The Methodist University of Indonesia (Universitas Methodist Indonesia) abbreviated as UMI, is a private university in Medan, North Sumatera, Indonesia. The university belongs to Methodist Church in Indonesia.

It offers undergraduate programs in the following disciplines:

- Accountancy
- Agricultural Economic Sociology
- Agronomy
- English Literature
- Management
- Medicine

==History==
Universitas Methodist Indonesia (UMI) Medan was named Perguruan Tinggi Methodist Indonesia (PTMI). It was a private university founded by the Methodist Church of Indonesia (GMI) in accordance with the decision of the annual conference which took place in Medan on 31 January 1965. Preparation of UMI officially began on August 1, 1965. PTMI changed its name to UMI on Date 4 September 1969 in accordance with Law No. 22 of 1961 on Higher Education.

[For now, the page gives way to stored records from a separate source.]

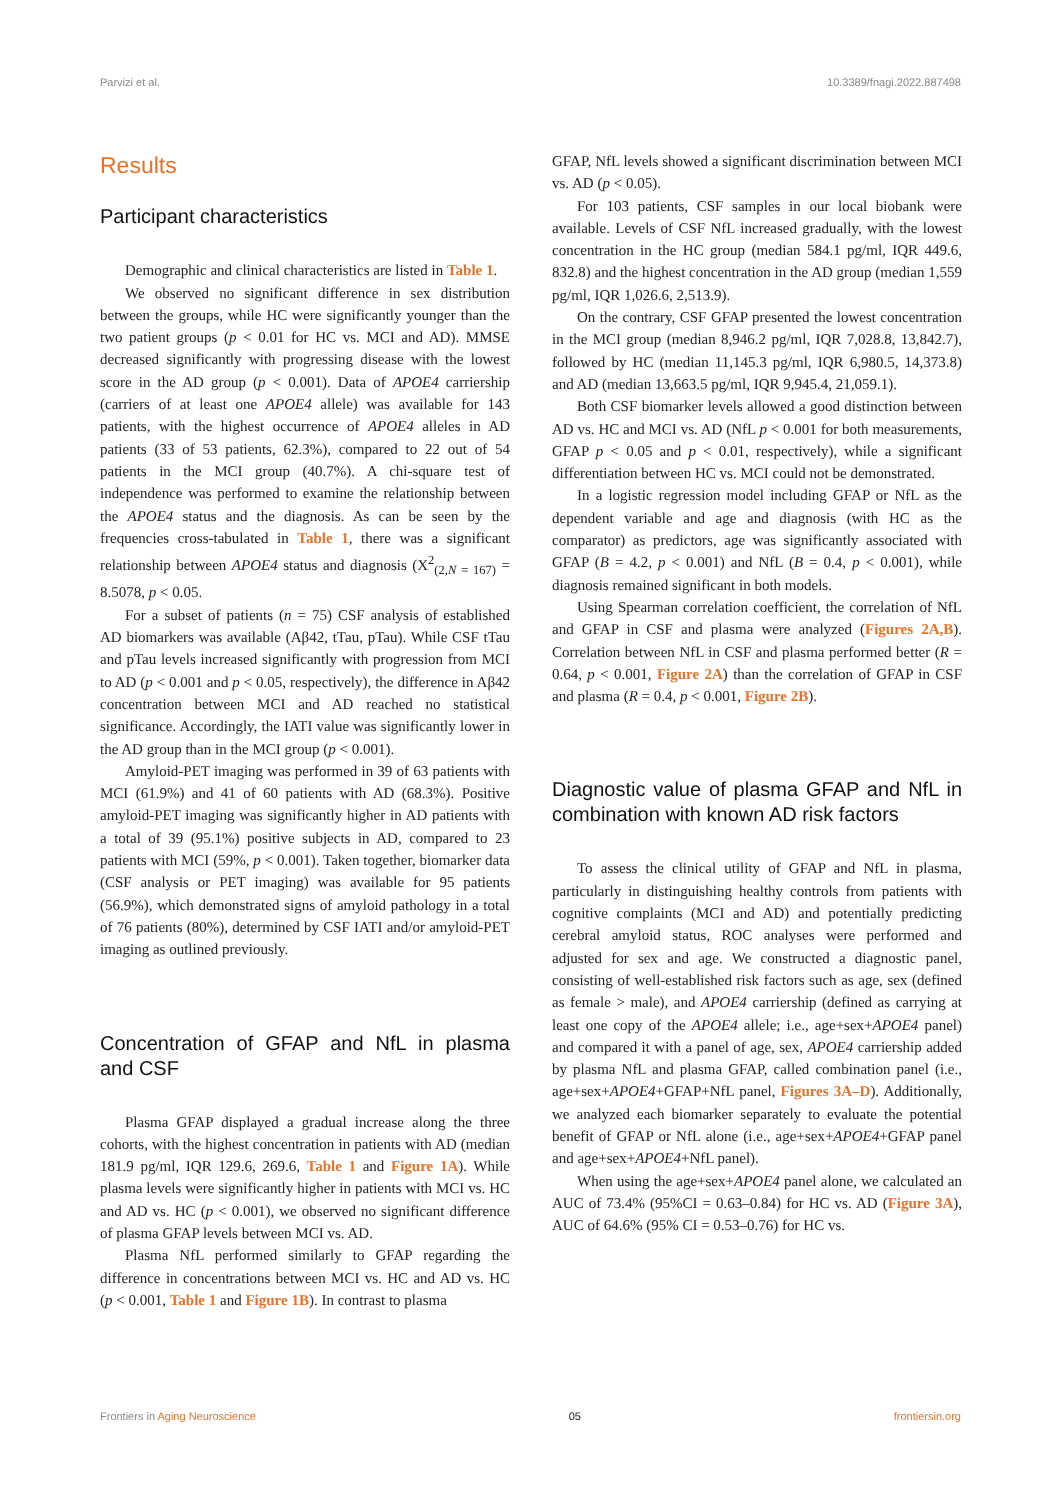Parvizi et al. 10.3389/fnagi.2022.887498
Results
Participant characteristics
Demographic and clinical characteristics are listed in Table 1.
We observed no significant difference in sex distribution between the groups, while HC were significantly younger than the two patient groups (p < 0.01 for HC vs. MCI and AD). MMSE decreased significantly with progressing disease with the lowest score in the AD group (p < 0.001). Data of APOE4 carriership (carriers of at least one APOE4 allele) was available for 143 patients, with the highest occurrence of APOE4 alleles in AD patients (33 of 53 patients, 62.3%), compared to 22 out of 54 patients in the MCI group (40.7%). A chi-square test of independence was performed to examine the relationship between the APOE4 status and the diagnosis. As can be seen by the frequencies cross-tabulated in Table 1, there was a significant relationship between APOE4 status and diagnosis (X<sup>2</sup><sub>(2,N = 167)</sub> = 8.5078, p < 0.05.
For a subset of patients (n = 75) CSF analysis of established AD biomarkers was available (Aβ42, tTau, pTau). While CSF tTau and pTau levels increased significantly with progression from MCI to AD (p < 0.001 and p < 0.05, respectively), the difference in Aβ42 concentration between MCI and AD reached no statistical significance. Accordingly, the IATI value was significantly lower in the AD group than in the MCI group (p < 0.001).
Amyloid-PET imaging was performed in 39 of 63 patients with MCI (61.9%) and 41 of 60 patients with AD (68.3%). Positive amyloid-PET imaging was significantly higher in AD patients with a total of 39 (95.1%) positive subjects in AD, compared to 23 patients with MCI (59%, p < 0.001). Taken together, biomarker data (CSF analysis or PET imaging) was available for 95 patients (56.9%), which demonstrated signs of amyloid pathology in a total of 76 patients (80%), determined by CSF IATI and/or amyloid-PET imaging as outlined previously.
Concentration of GFAP and NfL in plasma and CSF
Plasma GFAP displayed a gradual increase along the three cohorts, with the highest concentration in patients with AD (median 181.9 pg/ml, IQR 129.6, 269.6, Table 1 and Figure 1A). While plasma levels were significantly higher in patients with MCI vs. HC and AD vs. HC (p < 0.001), we observed no significant difference of plasma GFAP levels between MCI vs. AD.
Plasma NfL performed similarly to GFAP regarding the difference in concentrations between MCI vs. HC and AD vs. HC (p < 0.001, Table 1 and Figure 1B). In contrast to plasma
GFAP, NfL levels showed a significant discrimination between MCI vs. AD (p < 0.05).
For 103 patients, CSF samples in our local biobank were available. Levels of CSF NfL increased gradually, with the lowest concentration in the HC group (median 584.1 pg/ml, IQR 449.6, 832.8) and the highest concentration in the AD group (median 1,559 pg/ml, IQR 1,026.6, 2,513.9).
On the contrary, CSF GFAP presented the lowest concentration in the MCI group (median 8,946.2 pg/ml, IQR 7,028.8, 13,842.7), followed by HC (median 11,145.3 pg/ml, IQR 6,980.5, 14,373.8) and AD (median 13,663.5 pg/ml, IQR 9,945.4, 21,059.1).
Both CSF biomarker levels allowed a good distinction between AD vs. HC and MCI vs. AD (NfL p < 0.001 for both measurements, GFAP p < 0.05 and p < 0.01, respectively), while a significant differentiation between HC vs. MCI could not be demonstrated.
In a logistic regression model including GFAP or NfL as the dependent variable and age and diagnosis (with HC as the comparator) as predictors, age was significantly associated with GFAP (B = 4.2, p < 0.001) and NfL (B = 0.4, p < 0.001), while diagnosis remained significant in both models.
Using Spearman correlation coefficient, the correlation of NfL and GFAP in CSF and plasma were analyzed (Figures 2A,B). Correlation between NfL in CSF and plasma performed better (R = 0.64, p < 0.001, Figure 2A) than the correlation of GFAP in CSF and plasma (R = 0.4, p < 0.001, Figure 2B).
Diagnostic value of plasma GFAP and NfL in combination with known AD risk factors
To assess the clinical utility of GFAP and NfL in plasma, particularly in distinguishing healthy controls from patients with cognitive complaints (MCI and AD) and potentially predicting cerebral amyloid status, ROC analyses were performed and adjusted for sex and age. We constructed a diagnostic panel, consisting of well-established risk factors such as age, sex (defined as female > male), and APOE4 carriership (defined as carrying at least one copy of the APOE4 allele; i.e., age+sex+APOE4 panel) and compared it with a panel of age, sex, APOE4 carriership added by plasma NfL and plasma GFAP, called combination panel (i.e., age+sex+APOE4+GFAP+NfL panel, Figures 3A–D). Additionally, we analyzed each biomarker separately to evaluate the potential benefit of GFAP or NfL alone (i.e., age+sex+APOE4+GFAP panel and age+sex+APOE4+NfL panel).
When using the age+sex+APOE4 panel alone, we calculated an AUC of 73.4% (95%CI = 0.63–0.84) for HC vs. AD (Figure 3A), AUC of 64.6% (95% CI = 0.53–0.76) for HC vs.
Frontiers in Aging Neuroscience 05 frontiersin.org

The administering agency of UMI is a Methodist church Education Foundation Indonesia Region I that was founded on March 22, 1988, based on Notarial Deed No. 48; it has been amended several times. The last time changes were based on Deed No. 12 on 24 September 2008 tailored to the Law of the Republic of Indonesia Number 16 in 2001 on the foundation in conjunction with Law of the Republic of Indonesia Number 28 of 2004 concerning Amendment to Law Number 16 About the Foundation in 2001. YP GMI Region I registered in the Ministry of Justice and Human Rights with Register Menkumham AHU-AH.01.08-681.